Je me suis retiré de la vie officielle après la mort du roi Thotmès. J'avais pensé m'établir dans le Delta mais les mornes étendues plates du Royaume du Nord me déprimaient. J'avais besoin des montagnes qui structurent le désert oriental et donnent envie non pas de fuir mais de marcher, de passer outre, de faire corps avec la ligne de fuite. Choix entre odeur de vase et parfum minéral. Des mondes qui ne peuvent se confondre, qui ne se complètent pas, du blanc et du rouge pour que le noir puisse émerger.
Le roi Thotmès guettait les événements les plus imprévisibles. Il redoutait d'être pris par surprise, happé par un ennemi silencieux à la figure aimable, parfumé et souriant, amateur de la chair des enfants royaux courant à perdre haleine dans les palais labyrinthiques d'un royaume se dédoublant dans des miroirs d'électrum.
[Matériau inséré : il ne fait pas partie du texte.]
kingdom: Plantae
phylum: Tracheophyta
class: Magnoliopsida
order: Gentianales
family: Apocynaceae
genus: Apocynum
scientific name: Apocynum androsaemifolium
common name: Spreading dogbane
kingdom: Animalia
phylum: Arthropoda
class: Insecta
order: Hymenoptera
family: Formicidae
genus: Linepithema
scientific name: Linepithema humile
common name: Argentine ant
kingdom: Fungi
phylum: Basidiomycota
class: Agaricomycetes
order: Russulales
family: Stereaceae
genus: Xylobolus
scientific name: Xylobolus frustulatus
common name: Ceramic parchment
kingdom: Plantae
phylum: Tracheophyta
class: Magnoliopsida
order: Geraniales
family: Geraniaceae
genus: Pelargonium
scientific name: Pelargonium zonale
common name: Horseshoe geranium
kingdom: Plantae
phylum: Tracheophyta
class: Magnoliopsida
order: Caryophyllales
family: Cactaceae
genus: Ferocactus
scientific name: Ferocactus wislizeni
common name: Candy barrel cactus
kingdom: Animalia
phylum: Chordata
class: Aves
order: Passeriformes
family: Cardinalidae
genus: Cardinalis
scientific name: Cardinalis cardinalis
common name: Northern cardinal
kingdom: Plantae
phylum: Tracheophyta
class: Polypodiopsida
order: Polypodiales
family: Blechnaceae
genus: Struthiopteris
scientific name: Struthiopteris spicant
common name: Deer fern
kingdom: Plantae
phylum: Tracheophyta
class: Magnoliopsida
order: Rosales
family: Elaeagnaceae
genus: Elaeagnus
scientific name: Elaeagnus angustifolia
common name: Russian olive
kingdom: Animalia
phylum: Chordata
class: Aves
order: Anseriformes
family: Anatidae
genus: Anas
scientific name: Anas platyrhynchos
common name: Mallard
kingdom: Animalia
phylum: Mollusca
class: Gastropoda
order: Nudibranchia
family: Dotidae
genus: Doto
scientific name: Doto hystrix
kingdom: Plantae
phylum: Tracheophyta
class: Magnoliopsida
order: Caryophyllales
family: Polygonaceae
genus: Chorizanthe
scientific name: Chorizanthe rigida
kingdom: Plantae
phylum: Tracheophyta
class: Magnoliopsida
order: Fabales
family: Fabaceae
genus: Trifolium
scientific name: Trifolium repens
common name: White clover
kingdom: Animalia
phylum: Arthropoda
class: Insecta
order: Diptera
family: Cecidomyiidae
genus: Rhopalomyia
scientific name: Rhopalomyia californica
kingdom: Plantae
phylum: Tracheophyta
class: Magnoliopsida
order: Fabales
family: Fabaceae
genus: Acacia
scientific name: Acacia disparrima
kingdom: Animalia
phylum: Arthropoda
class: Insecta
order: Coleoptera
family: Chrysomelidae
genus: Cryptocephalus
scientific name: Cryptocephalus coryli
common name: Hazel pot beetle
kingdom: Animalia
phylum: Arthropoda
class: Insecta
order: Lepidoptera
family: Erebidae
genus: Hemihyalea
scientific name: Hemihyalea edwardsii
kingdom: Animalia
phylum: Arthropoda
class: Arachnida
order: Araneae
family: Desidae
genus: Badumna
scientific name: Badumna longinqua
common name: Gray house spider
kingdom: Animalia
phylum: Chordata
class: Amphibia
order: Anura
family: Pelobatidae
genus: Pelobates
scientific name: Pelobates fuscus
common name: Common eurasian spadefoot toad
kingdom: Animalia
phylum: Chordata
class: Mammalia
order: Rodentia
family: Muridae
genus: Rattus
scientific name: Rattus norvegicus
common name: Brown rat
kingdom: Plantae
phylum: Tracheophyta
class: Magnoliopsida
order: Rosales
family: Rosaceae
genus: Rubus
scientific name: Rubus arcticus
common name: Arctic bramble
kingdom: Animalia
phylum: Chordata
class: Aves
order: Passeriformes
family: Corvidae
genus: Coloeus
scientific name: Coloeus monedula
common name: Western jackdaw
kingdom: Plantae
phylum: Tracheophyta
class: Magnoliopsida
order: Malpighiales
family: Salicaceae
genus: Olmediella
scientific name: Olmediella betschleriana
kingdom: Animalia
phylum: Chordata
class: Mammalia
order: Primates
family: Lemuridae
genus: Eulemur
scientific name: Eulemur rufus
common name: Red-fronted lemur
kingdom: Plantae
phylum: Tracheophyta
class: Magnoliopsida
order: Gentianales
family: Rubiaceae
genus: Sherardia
Thotmès aimait le nom du dieu qui habitait dans son cartouche de naissance, même s'il savait combien il pouvait être dangereux, glissant, installé au-dessus du vide.
Le souverain savait aussi que le vie se retirerait de lui sans qu'il s'en aperçoive tandis que son netjer éponyme continuerait à vaquer sur les rives du fleuve, escorté par une armée de scribes impertinents, peu concernés par les petites contrariétés de l'existence.
Le jour où il laissa son royaume s'engloutir dans le Noun, un scarabée entra dans la chambre de Sa Majesté. Il voleta partout, se cogna contre les murs et finit par tomber au sol sur le dos. Pour se redresser et repartir il aurait fallu qu'il respire quelque chose de plus ancien. Il s'épuisa, cessa de remuer ses pattes et ses ailes au moment où le roi entra dans la Maison des coléoptères.